■ Brief
Using the data below, copy out all lines with the word "wrist".

+++

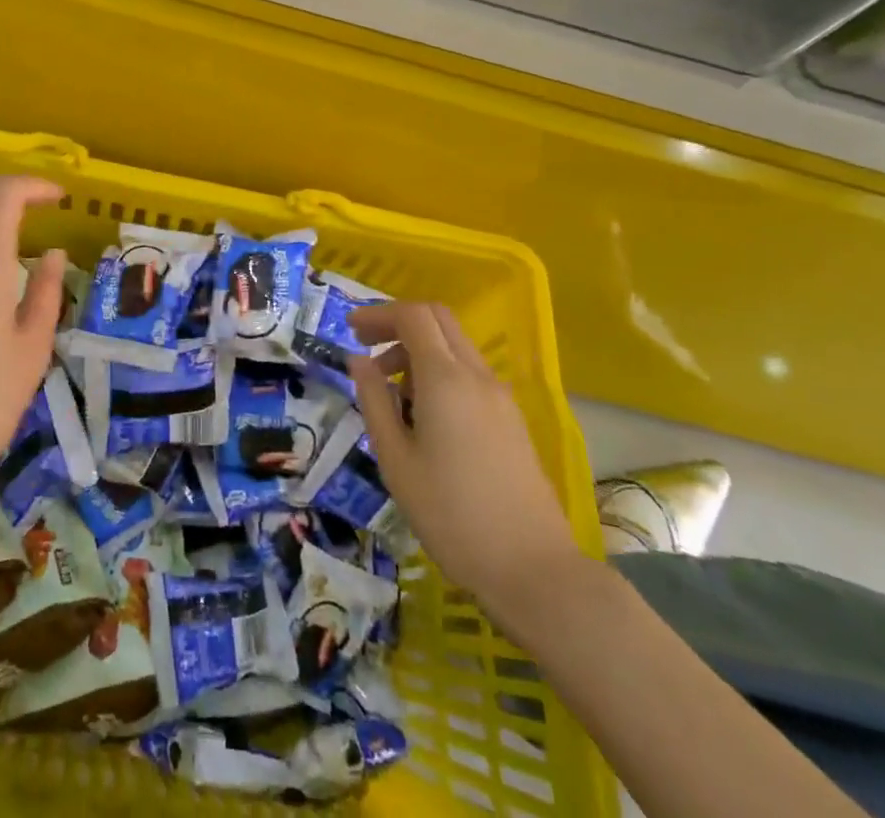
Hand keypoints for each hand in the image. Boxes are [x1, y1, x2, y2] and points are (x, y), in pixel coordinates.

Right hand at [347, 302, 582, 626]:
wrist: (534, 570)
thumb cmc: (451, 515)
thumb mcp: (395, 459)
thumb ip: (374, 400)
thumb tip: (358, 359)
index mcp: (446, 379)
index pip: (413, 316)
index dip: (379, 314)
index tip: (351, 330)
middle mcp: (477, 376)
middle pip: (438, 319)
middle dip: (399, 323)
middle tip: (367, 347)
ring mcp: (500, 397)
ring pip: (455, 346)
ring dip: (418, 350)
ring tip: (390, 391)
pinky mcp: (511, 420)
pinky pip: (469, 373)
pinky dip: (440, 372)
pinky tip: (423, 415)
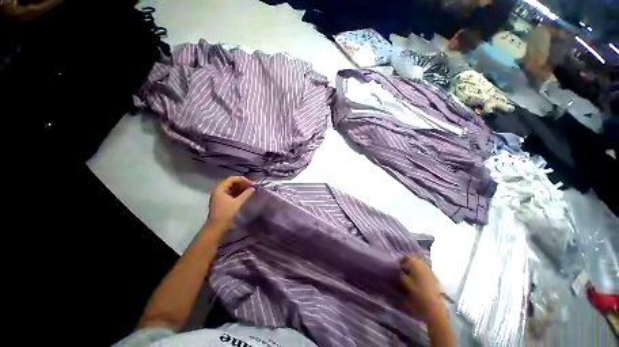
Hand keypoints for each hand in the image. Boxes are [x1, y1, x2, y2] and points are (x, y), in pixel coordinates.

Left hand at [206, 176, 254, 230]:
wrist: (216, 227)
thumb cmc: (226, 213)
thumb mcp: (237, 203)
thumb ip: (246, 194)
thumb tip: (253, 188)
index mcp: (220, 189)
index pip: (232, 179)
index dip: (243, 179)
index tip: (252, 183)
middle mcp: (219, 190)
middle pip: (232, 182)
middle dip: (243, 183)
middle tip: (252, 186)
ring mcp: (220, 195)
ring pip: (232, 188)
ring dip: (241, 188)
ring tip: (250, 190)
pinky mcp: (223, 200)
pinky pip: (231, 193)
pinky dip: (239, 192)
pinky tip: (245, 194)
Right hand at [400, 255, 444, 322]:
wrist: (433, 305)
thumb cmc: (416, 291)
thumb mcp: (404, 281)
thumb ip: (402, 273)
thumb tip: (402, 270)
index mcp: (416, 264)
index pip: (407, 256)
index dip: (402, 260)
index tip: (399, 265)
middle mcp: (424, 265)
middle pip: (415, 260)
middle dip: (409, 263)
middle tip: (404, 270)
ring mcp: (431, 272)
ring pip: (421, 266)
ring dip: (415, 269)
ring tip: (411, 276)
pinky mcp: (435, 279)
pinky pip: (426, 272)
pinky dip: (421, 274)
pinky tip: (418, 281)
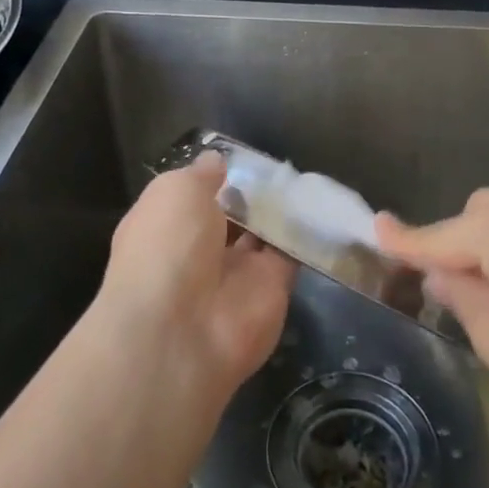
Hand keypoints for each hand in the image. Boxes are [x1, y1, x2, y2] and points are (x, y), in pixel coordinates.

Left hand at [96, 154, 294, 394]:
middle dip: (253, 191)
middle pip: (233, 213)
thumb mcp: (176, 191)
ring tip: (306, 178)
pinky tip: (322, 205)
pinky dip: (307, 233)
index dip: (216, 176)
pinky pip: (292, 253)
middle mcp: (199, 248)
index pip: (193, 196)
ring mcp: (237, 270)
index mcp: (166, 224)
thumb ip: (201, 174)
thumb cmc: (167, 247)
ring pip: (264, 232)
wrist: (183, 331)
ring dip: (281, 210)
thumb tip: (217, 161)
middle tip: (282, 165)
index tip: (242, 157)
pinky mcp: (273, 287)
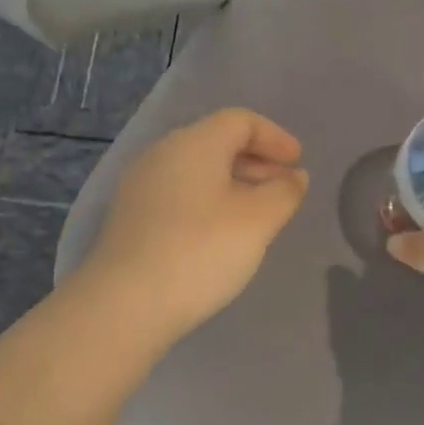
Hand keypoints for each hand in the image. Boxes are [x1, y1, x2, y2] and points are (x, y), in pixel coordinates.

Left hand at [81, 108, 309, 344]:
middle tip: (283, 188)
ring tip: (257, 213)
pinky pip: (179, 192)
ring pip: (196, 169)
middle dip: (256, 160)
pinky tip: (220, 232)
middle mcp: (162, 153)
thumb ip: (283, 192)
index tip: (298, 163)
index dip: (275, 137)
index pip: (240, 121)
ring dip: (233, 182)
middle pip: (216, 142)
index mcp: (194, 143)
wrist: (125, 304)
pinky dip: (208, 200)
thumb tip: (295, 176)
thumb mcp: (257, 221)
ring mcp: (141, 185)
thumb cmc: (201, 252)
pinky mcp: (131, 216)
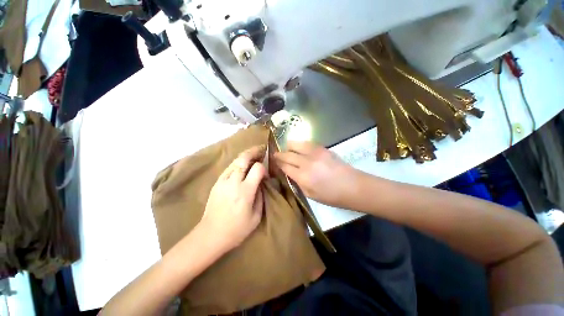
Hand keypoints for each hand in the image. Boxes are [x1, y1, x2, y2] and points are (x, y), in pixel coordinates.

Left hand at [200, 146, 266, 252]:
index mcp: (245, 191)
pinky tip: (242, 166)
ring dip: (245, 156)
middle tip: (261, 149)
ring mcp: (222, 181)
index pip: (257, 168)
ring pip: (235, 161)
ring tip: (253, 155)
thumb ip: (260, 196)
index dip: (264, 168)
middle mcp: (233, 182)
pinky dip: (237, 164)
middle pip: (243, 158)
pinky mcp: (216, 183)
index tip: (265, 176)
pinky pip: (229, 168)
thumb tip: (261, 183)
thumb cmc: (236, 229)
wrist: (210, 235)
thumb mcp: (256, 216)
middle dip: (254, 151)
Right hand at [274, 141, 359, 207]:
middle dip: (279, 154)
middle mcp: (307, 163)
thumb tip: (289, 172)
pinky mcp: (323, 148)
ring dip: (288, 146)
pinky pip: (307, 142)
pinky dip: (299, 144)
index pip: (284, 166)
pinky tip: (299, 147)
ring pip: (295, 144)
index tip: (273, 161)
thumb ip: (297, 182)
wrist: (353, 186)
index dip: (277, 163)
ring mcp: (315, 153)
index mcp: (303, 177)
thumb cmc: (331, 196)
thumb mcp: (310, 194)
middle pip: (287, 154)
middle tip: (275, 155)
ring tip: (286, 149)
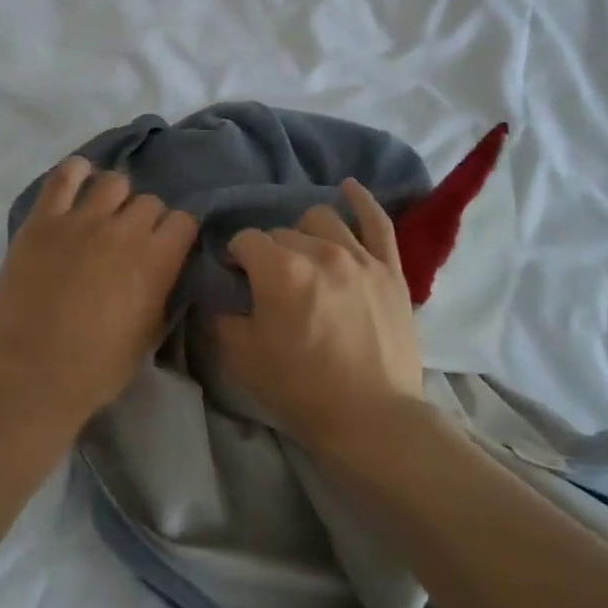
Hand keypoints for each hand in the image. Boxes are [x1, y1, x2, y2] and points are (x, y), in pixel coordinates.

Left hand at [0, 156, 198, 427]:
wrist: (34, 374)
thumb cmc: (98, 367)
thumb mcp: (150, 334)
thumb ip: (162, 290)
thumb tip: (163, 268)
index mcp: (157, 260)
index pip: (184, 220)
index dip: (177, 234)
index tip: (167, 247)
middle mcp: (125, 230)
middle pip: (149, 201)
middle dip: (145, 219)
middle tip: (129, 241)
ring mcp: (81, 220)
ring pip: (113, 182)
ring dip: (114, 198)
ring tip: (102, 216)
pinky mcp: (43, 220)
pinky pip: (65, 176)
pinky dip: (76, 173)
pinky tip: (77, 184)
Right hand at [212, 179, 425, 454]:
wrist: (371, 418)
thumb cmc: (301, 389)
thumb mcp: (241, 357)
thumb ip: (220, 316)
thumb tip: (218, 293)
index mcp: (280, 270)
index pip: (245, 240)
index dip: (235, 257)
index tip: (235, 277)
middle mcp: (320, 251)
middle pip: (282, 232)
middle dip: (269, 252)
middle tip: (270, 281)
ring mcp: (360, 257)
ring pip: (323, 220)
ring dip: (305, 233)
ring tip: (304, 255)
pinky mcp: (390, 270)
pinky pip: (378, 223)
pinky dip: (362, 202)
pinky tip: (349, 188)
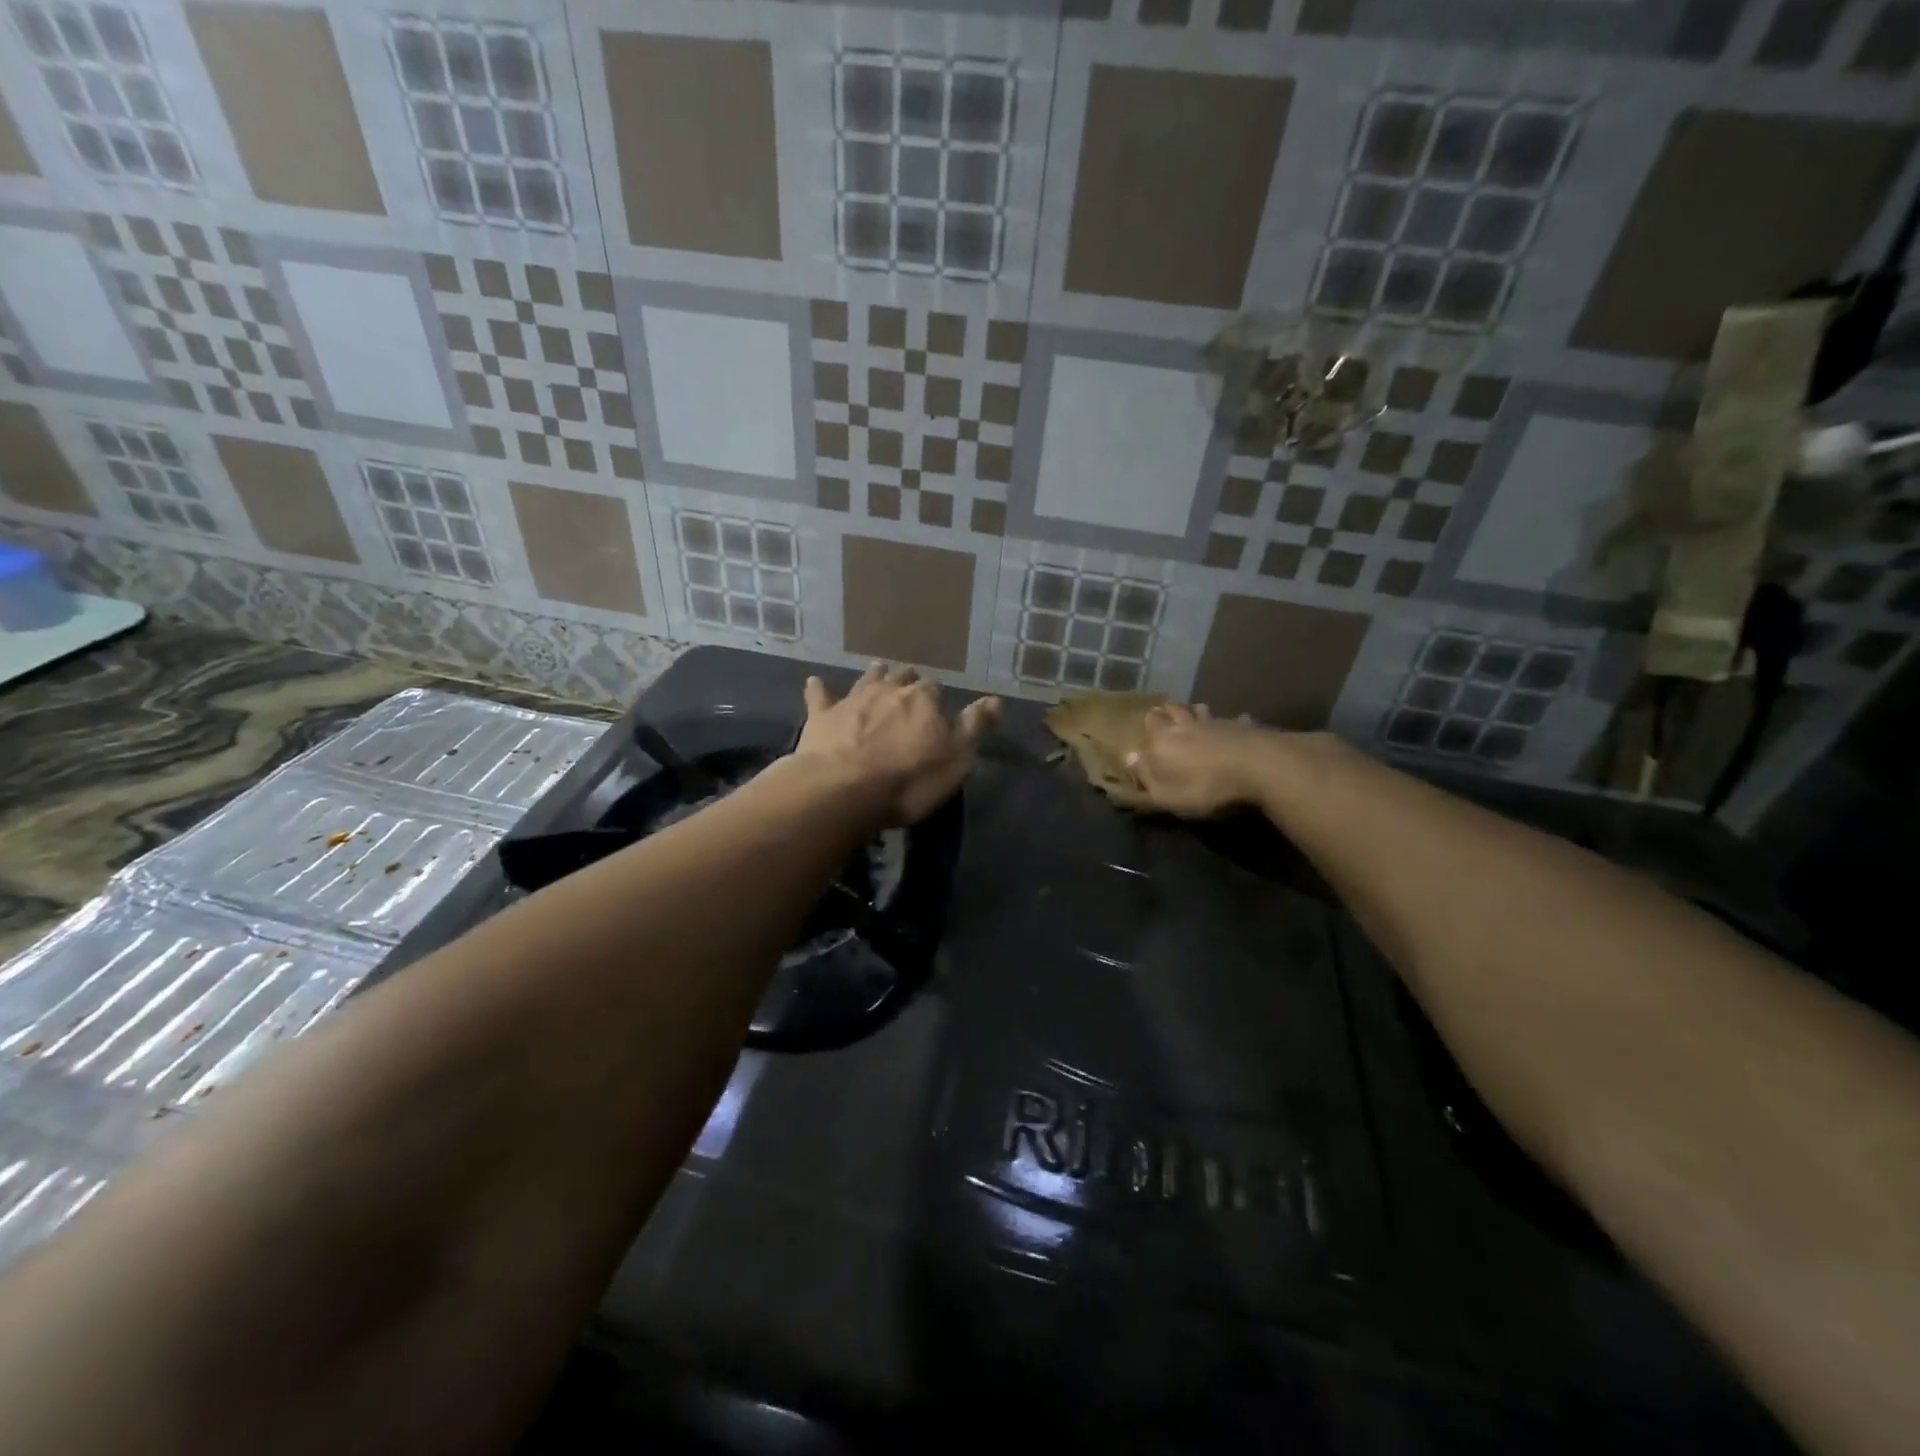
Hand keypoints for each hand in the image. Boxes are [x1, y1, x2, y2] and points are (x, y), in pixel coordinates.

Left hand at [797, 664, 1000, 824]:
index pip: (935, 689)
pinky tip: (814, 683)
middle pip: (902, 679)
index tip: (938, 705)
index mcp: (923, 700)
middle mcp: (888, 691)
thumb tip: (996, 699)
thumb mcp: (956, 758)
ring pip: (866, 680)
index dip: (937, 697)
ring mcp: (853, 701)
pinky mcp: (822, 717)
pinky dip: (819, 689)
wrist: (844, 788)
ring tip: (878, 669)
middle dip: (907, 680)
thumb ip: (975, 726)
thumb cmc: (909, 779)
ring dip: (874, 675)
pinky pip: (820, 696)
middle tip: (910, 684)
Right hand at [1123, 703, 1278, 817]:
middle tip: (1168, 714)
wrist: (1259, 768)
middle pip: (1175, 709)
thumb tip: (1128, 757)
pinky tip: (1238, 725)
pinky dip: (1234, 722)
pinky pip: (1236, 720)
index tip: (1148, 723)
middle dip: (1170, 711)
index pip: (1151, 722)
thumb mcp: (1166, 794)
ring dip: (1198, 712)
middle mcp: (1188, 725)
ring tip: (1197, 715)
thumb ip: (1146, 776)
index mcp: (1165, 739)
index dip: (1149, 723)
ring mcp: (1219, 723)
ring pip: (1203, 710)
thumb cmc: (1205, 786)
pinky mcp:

+++

■ Task result
wrist: (534, 570)
wrist: (216, 227)
wrist: (433, 305)
wrist: (183, 331)
wrist: (125, 304)
wrist: (210, 235)
wrist: (353, 186)
wrist: (34, 374)
wrist: (371, 418)
wrist: (844, 788)
wrist: (1259, 768)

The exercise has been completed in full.